PASSAGE FOR REVIEW:
Claim of Fraudulent Inducement of a Construction Contract Does Not Invalidate Arbitration Clause in That Same Contract

Emily D. Anderson | Pepper Hamilton | February 8, 2018

Koudela v. Johnson & Johnson Custom Builders, LLC, 2017 Ohio App. Lexis 5800 (December 29, 2017)

In this case, Nicolas and Monica Koudela (the “Koudelas”) entered into a construction contract with “Johnson & Johnson Builders” (the “Agreement”), whereby Johnson & Johnson Builders agreed to construct a single family home for the Koudelas in Ohio.  However, Johnson & Johnson Builders was a fictitious name for Johnson & Johnson Custom Builders, LLC (“J&J”), and was not an entity registered with the Ohio Secretary of State.

In the Agreement, the parties agreed to submit all disputes to binding arbitration in Cleveland, Ohio.  The arbitration clause further provided that the cost of the arbitration would be borne by the party initiating the claim.

After disputes arose on the project regarding the work performed by J&J, the Koudelas filed suit in the State Court of Ohio against J&J and its principals, alleging claims for fraud in the inducement, breach of contract, negligence, conversion, unjust enrichment/detrimental reliance, and a declaratory judgment that the arbitration clause in the Agreement was unenforceable.  J&J moved for an order dismissing the complaint, or, in the alternative, staying the litigation pending binding arbitration.  The trial court granted J&J’s motion and stayed the litigation pending binding arbitration. 

On appeal, the Koudelas argued that the arbitration provision in the Agreement was void because J&J did not properly register the trade name (“Johnson & Johnson Builders”) with the Ohio Secretary of State, and that the effect of fraud and the fictitious nature of the contracting party negated the arbitration clause.  The Koudelas further argued that section 1329.10 (B) of the Revised Code prohibited J&J from relying upon the arbitration clause in the Agreement.  Section 1329.10 (B) of the Revised Code provides:

No person doing business under a trade name or fictitious name shall commence or maintain an action in the trade name or fictitious name in any court in this state or on account of any contracts made or transactions had in the trade name or fictitious name until it has first complied with section 1329.01 of the Revised Code and, if the person is a partnership, it has complied with section 1777.02 of the Revised Code, but upon compliance, such an action may be commenced or maintained on any contracts and transactions entered into prior to compliance.”

The Court of Appeals disagreed and affirmed the trial court’s decision to stay the litigation pending arbitration.  The Court observed that the Koudelas’  reliance on section 1329.10 (B) of the Revised Code was misplaced because J&J did not initiate the action, but was merely defending it.  Instead, the relevant section of the Revised Code was section 1329.10 (C), which provides:

An action may be commenced or maintained against the user of a trade name or fictitious name whether or not the name has been registered or reported in compliance with section 1329.01 of the Revised Code.

PROBLEMS AND TASKS:
A. Reproduce everything in the case summary from "After disputes arose" down to "stayed the litigation pending binding arbitration.".
B. Summarize the case summary in two sentences.

(Saved data entries)
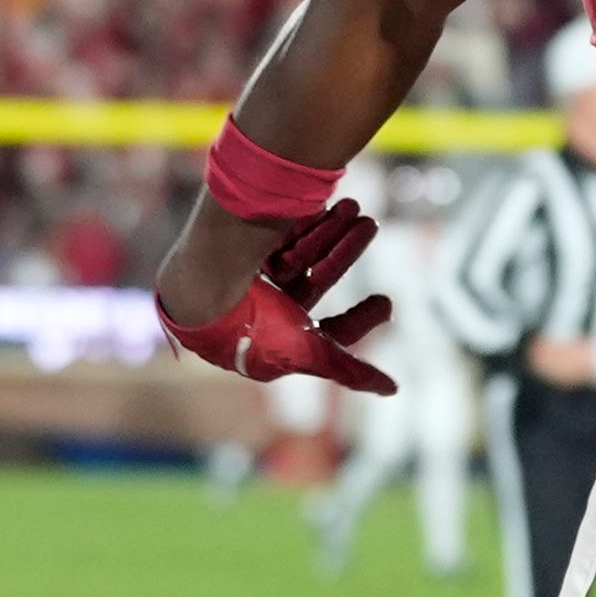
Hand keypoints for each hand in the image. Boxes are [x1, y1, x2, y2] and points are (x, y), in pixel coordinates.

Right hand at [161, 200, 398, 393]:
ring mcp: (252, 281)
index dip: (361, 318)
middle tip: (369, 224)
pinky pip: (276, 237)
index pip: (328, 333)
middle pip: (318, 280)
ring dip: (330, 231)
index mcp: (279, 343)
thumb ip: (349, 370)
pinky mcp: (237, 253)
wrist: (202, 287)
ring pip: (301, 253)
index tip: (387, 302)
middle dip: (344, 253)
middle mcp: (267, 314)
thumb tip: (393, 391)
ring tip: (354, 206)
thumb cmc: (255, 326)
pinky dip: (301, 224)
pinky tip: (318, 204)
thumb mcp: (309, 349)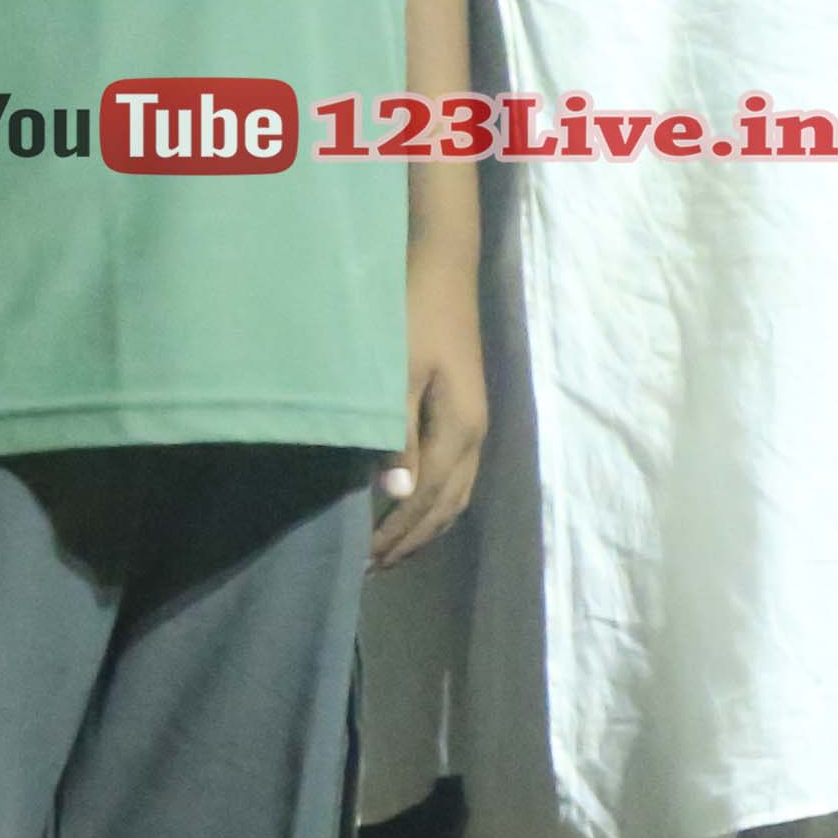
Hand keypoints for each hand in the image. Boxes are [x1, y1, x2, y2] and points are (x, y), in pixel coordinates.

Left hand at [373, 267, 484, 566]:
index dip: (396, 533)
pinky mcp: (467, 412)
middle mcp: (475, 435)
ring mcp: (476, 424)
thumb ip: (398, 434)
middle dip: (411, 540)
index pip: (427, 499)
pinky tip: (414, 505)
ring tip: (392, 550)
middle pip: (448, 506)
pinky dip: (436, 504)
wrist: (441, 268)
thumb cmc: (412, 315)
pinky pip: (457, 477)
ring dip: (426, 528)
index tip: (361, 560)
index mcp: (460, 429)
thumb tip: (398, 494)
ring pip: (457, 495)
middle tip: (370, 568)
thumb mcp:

ACTIVITY ANSWERS:
A.
After disputes arose on the project regarding the work performed by J&J, the Koudelas filed suit in the State Court of Ohio against J&J and its principals, alleging claims for fraud in the inducement, breach of contract, negligence, conversion, unjust enrichment/detrimental reliance, and a declaratory judgment that the arbitration clause in the Agreement was unenforceable.  J&J moved for an order dismissing the complaint, or, in the alternative, staying the litigation pending binding arbitration.  The trial court granted J&J’s motion and stayed the litigation pending binding arbitration.

B. After the Koudelas sued J&J over a contract to build their home, a contract made under the unregistered fictitious name "Johnson & Johnson Builders," the trial court stayed the litigation pending the binding arbitration the contract called for. The Court of Appeals affirmed, finding the Koudelas' reliance on section 1329.10 (B) of the Revised Code misplaced because J&J was defending the action rather than initiating it, so the relevant section was 1329.10 (C).